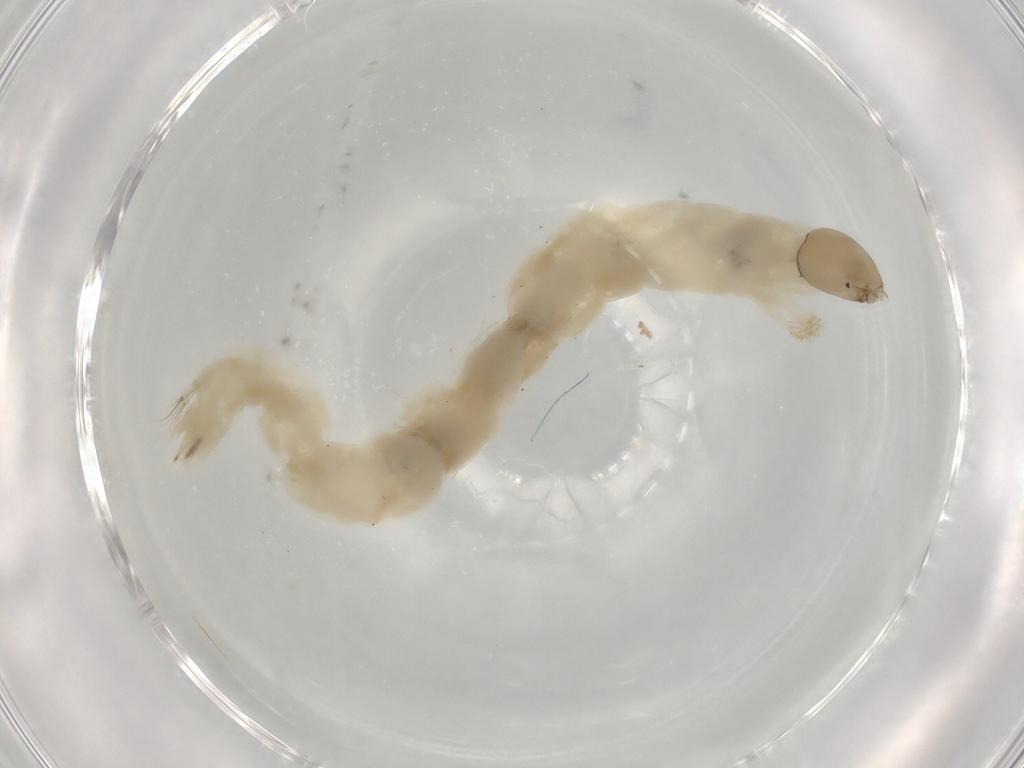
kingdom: Animalia
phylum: Arthropoda
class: Insecta
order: Diptera
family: Chironomidae
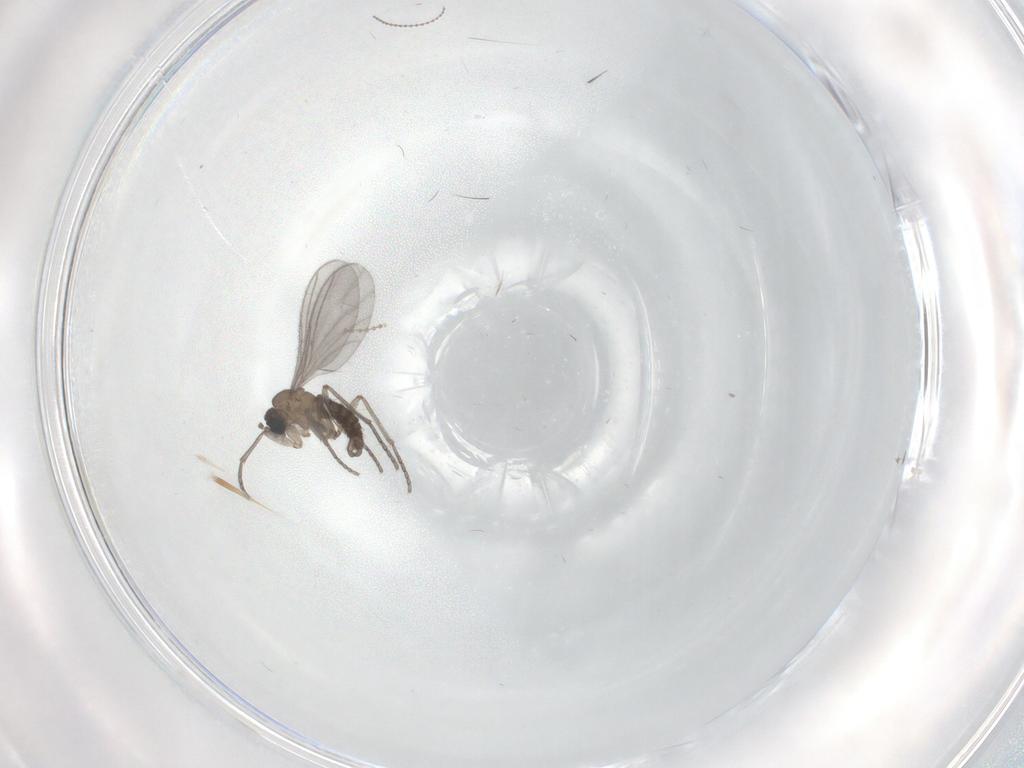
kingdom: Animalia
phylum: Arthropoda
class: Insecta
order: Diptera
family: Sciaridae
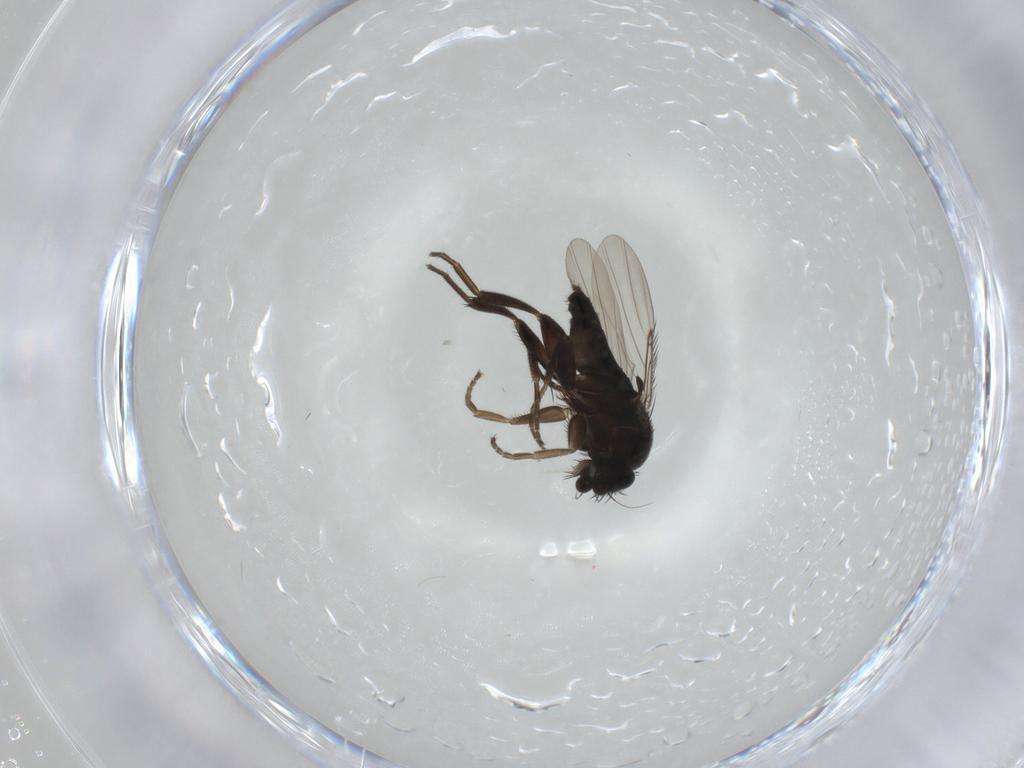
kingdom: Animalia
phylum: Arthropoda
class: Insecta
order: Diptera
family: Phoridae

The exercise: Write out the classification lines of all three entries word for word, leaving the pictures out.

Exercise answer:
kingdom: Animalia
phylum: Arthropoda
class: Insecta
order: Diptera
family: Chironomidae
kingdom: Animalia
phylum: Arthropoda
class: Insecta
order: Diptera
family: Sciaridae
kingdom: Animalia
phylum: Arthropoda
class: Insecta
order: Diptera
family: Phoridae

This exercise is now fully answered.